Notwithstanding anything to the contrary herein contained, it is understood and agreed that the non-consent provisions of Article VI.B.2. shall not be applicable to any well or operation which is necessary to perpetuate an expiring lease or leases* or to earn an interest in a lease or leases pursuant to any farm-out or other agreement. To “earn an interest” as abovementioned is herein understood to include completion operations if production is required to earn, whether or not drilling has extended the lease or continued the right to drill. Any well drilling or other operation which is necessary to perpetúate or earn a lease or interest therein shall be deemed to be a “required well” or “required operation.” As to any required well or required operation proposed by any party hereto in which any other party hereto elects not to participate, the non-participating party shall release and relinquish forever proportionately to the participating parties all of non-participating party’s interest in and to the lease or leases or interest (“relinquished leases”) herein which would be perpetuated by such required well or required operation. The interest in such relinquished leases shall be assigned by the non-participating party to the participating parties without warranty of title except as to claims by, through or under assignor and shall be free of any additional burdens as is provided for in Article III.D hereof. All other leases or interests in which the non-participating party owns an interest which are pooled with the relinquished leases to form a proration unit under the regulations of the governmental authority having jurisdiction shall be subject to Article XV.L. herein. Nothing herein shall be construed to require the reduction of such non-participating party’s interest in any producing wells or units.
*As used in this section, an expiring lease(s) is defined to be any oil and gas lease which would expire within 60 days of the commencement of the proposed operation but will not then expire if such operation is commenced.

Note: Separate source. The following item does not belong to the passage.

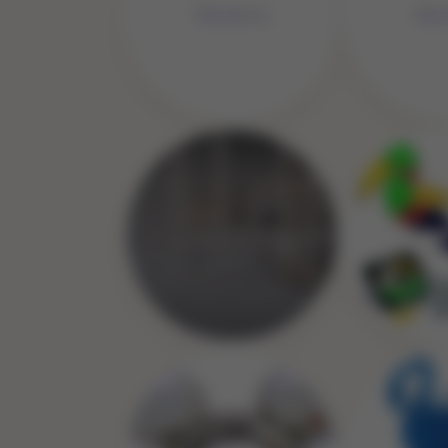
No 
No Image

In January 2008, RIM forwarded Long an assignment of his interest in the 160-acre tract to the consenting parties. Long did not respond. RIM then filed this declaratory judgment action.

II. Issues

Long challenges the trial court’s judgment with eleven issues. Long argues first that the trial court erred because the JOA violates the statute of frauds. Long argues in Issues Two and Five that there are unresolved fact questions. In Issue Three, he contends that conditions precedent were unsatisfied. He argues in Issue Four that there was no evidence of the actual commencement date of the rework operation. In Issue Six, Long argues that the JOA contains an unenforceable penalty. In Issue Seven, he contends that the JOA’s forfeiture provision is unenforceable. In Issue Eight, he argues that the JOA violates the Rule Against Perpe-tuities. He contends in Issue Nine that the trial court lacked subject-matter jurisdiction because RIM did not have standing. In Issue Ten, he argues that the trial court erred by denying his plea in abatement. Finally, in Issue Eleven, he contends that the trial court erred by granting attorney’s fees because there were unresolved questions of fact.

III. Special Exception

Long’s brief begins with a discussion of his special exception to RIM’s motion for *86 summary judgment. We assume that this was intended as an introduction to his other issues because he raises no specific issue complaining of the trial court’s ruling. Even if we are incorrect, Long has identified no error with respect to his special exception.

■ IV. Jurisdiction

Long complains that the trial court lacked jurisdiction because RIM lacked standing.